### Required action
Copy exactly the stretch of data below from the line with "c) Consider the" through the line with "Councillor John Riley, Cabinet", including both of those lines.

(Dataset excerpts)
>>>

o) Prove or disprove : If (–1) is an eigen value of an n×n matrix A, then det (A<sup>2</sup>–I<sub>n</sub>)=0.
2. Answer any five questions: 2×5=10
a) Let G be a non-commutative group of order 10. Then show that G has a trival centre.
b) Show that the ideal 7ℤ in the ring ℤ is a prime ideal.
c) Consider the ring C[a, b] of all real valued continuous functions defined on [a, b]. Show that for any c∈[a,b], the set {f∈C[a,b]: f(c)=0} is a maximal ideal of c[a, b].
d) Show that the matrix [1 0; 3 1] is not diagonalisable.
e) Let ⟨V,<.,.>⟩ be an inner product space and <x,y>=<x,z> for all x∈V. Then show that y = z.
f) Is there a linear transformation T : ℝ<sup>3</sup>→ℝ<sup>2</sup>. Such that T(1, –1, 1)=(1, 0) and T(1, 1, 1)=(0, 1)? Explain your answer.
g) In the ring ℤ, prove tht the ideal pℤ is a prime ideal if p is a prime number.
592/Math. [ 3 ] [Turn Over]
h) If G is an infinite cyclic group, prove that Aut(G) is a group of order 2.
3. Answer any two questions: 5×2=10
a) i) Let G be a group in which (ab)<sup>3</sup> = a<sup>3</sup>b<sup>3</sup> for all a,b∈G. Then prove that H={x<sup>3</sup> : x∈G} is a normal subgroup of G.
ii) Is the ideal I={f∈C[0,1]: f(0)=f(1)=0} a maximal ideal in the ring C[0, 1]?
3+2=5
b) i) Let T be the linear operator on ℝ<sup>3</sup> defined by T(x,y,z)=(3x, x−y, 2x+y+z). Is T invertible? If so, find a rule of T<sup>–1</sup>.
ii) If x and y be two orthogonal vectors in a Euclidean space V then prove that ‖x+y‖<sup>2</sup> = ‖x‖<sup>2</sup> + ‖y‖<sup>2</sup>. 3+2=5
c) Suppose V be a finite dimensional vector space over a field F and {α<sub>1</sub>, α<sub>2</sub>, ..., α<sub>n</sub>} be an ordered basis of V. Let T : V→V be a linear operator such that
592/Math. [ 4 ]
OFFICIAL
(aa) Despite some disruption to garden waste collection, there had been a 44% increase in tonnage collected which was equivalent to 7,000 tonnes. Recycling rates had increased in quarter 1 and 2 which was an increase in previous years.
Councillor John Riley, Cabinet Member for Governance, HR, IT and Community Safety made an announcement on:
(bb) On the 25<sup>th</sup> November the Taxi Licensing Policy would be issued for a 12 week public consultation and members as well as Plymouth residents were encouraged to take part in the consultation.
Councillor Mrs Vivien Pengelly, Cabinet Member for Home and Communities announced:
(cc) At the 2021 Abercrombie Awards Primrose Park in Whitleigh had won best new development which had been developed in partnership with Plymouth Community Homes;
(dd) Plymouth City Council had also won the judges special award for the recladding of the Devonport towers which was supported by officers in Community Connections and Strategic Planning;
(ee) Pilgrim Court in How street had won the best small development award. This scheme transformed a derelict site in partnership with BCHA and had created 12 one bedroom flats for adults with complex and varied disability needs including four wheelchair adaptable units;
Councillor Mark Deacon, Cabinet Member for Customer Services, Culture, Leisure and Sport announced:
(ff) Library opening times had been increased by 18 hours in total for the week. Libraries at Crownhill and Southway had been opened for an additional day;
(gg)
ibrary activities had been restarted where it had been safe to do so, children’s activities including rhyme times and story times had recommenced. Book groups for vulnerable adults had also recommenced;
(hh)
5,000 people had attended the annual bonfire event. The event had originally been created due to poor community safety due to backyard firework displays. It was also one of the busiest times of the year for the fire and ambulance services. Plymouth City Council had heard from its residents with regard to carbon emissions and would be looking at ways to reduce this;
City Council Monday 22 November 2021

<<<

### Output below
c) Consider the ring C[a, b] of all real valued continuous functions defined on [a, b]. Show that for any c∈[a,b], the set {f∈C[a,b]: f(c)=0} is a maximal ideal of c[a, b].
d) Show that the matrix [1 0; 3 1] is not diagonalisable.
e) Let ⟨V,<.,.>⟩ be an inner product space and <x,y>=<x,z> for all x∈V. Then show that y = z.
f) Is there a linear transformation T : ℝ<sup>3</sup>→ℝ<sup>2</sup>. Such that T(1, –1, 1)=(1, 0) and T(1, 1, 1)=(0, 1)? Explain your answer.
g) In the ring ℤ, prove tht the ideal pℤ is a prime ideal if p is a prime number.
592/Math. [ 3 ] [Turn Over]
h) If G is an infinite cyclic group, prove that Aut(G) is a group of order 2.
3. Answer any two questions: 5×2=10
a) i) Let G be a group in which (ab)<sup>3</sup> = a<sup>3</sup>b<sup>3</sup> for all a,b∈G. Then prove that H={x<sup>3</sup> : x∈G} is a normal subgroup of G.
ii) Is the ideal I={f∈C[0,1]: f(0)=f(1)=0} a maximal ideal in the ring C[0, 1]?
3+2=5
b) i) Let T be the linear operator on ℝ<sup>3</sup> defined by T(x,y,z)=(3x, x−y, 2x+y+z). Is T invertible? If so, find a rule of T<sup>–1</sup>.
ii) If x and y be two orthogonal vectors in a Euclidean space V then prove that ‖x+y‖<sup>2</sup> = ‖x‖<sup>2</sup> + ‖y‖<sup>2</sup>. 3+2=5
c) Suppose V be a finite dimensional vector space over a field F and {α<sub>1</sub>, α<sub>2</sub>, ..., α<sub>n</sub>} be an ordered basis of V. Let T : V→V be a linear operator such that
592/Math. [ 4 ]
OFFICIAL
(aa) Despite some disruption to garden waste collection, there had been a 44% increase in tonnage collected which was equivalent to 7,000 tonnes. Recycling rates had increased in quarter 1 and 2 which was an increase in previous years.
Councillor John Riley, Cabinet Member for Governance, HR, IT and Community Safety made an announcement on:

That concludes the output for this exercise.